Researchers had found that early in the synthesis of carbapenem, the beta-lactam/pyrrolidine rings have an opposite stereo configuration at the end of the rings, which means they exist in a formation that is a mirror image of the final configuration. But how the final structure specifically evolved during chemical synthesis eluded scientists.
"We want to understand underlying chemical mechanisms for biosynthesis of natural products, in this case an antibiotic, through revealing key enzymatic intermediates in the biosynthetic pathways," said Guo, an assistant professor of chemistry in Carnegie Mellon's Mellon College of Science. "When molecules are synthesized by enzymes, chemical transformations usually happen quickly — each structural component may only exist for mere milliseconds. Stopping the biosynthetic pathway in order to study these transient events has proven to be challenging."
Using protein crystallography and advanced spectroscopic methods, coupled with transient enzyme kinetics and the rapid freeze quench technique, the researchers were able to capture and study key enzymatic intermediates during molecular biosynthesis.

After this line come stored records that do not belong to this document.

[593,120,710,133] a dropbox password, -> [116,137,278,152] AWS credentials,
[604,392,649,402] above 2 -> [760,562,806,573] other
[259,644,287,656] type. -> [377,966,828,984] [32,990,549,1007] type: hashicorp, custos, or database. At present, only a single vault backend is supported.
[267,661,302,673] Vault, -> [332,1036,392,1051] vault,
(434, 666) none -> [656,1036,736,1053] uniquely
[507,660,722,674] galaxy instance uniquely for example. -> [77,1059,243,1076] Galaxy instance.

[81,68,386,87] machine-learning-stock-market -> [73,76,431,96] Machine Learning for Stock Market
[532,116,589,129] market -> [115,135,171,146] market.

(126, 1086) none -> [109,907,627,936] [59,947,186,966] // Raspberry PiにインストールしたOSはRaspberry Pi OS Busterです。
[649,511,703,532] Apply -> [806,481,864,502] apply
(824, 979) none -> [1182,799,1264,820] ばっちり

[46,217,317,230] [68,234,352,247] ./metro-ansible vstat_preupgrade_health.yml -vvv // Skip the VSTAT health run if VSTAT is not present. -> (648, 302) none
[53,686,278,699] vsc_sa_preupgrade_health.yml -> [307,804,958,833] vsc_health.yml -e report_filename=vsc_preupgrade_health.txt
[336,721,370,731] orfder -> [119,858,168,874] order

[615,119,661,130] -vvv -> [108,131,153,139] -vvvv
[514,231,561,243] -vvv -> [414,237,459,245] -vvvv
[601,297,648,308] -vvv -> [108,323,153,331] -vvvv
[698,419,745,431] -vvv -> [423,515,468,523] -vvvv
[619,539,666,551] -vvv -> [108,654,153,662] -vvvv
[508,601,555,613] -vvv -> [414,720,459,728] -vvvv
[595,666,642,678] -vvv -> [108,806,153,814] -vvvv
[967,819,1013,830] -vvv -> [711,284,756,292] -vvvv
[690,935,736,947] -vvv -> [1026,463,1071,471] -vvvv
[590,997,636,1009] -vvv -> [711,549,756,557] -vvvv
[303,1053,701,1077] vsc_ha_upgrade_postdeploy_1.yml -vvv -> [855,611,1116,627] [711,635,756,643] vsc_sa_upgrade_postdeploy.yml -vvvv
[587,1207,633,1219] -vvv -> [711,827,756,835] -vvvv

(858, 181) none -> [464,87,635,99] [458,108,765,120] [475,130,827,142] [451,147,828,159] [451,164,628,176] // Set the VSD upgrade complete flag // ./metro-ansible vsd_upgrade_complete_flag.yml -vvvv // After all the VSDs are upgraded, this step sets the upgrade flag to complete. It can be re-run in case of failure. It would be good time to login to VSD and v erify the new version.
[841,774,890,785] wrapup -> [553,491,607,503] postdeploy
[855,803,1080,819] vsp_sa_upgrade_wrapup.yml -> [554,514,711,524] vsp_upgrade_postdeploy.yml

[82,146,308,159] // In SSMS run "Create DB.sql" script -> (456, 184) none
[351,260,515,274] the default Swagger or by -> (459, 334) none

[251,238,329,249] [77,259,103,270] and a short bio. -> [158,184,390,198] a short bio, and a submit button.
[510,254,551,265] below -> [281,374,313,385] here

In their study, Wei-chen Chang, a post-doctoral student at Penn State University, heterogeneously expressed CarC enzymes in E. coli and chemically synthesized carbapenem precursors, allowing for the in vitro study of the CarC enzyme. Using a rapid quenching technique honed by the Penn State group, which was led by Chemistry Professors J. Martin Bollinger, Jr., and Carsten Krebs, they stopped the production of the antibiotic molecule at critical steps during the production sequence. Guo, then a post-doctoral researcher at Penn State, used electron paramagnetic resonance (EPR) and Mössbauer spectroscopy to identify the chemical structures present at the different stages of synthesis.
After they analyzed the spectroscopic results, the research team was able to uncover the mechanism responsible for the stereo-inversion of the carbon configuration on the beta-lactam ring. They revealed that a key intermediate called Fe(IV)-oxo, removed a hydrogen atom of the carbon from one side of the molecule and then a tyrosine residue would donate a hydrogen to the opposite side to convert the molecule into its mirror image, thus completing the stereoinversion. This residue, tyrosine 165, had previously never been seen in CarC. Furthermore, this result also expands the chemical repertoire of Fe/alpha-KG dependent enzyme family to include a redox neutral stereoinversion reaction.
"You can't see these intermediates in the x-ray structure of the molecule, we needed more advanced methods to nail down the pathway," said Guo. "For the first time we have a clear result that shows how stereoinversion occurs in carbapenem biosynthesis."
In the future, the results could be used to create new drugs targeted at treating antibiotic resistant bacteria. Guo plans to apply the experimental methodology utilized in this study to understand the synthesis of other complex molecules in nature.
In addition to Guo, co-authors of the study include Penn State's Chang, Chen Wang, Susan E. Butch, Amie K. Boal, Krebs and Bollinger, and Northwestern University's Amy C. Rosenzweig. The research was supported by grants from the National Institutes of Health (GM 058518, GM 100011, and GM 069657).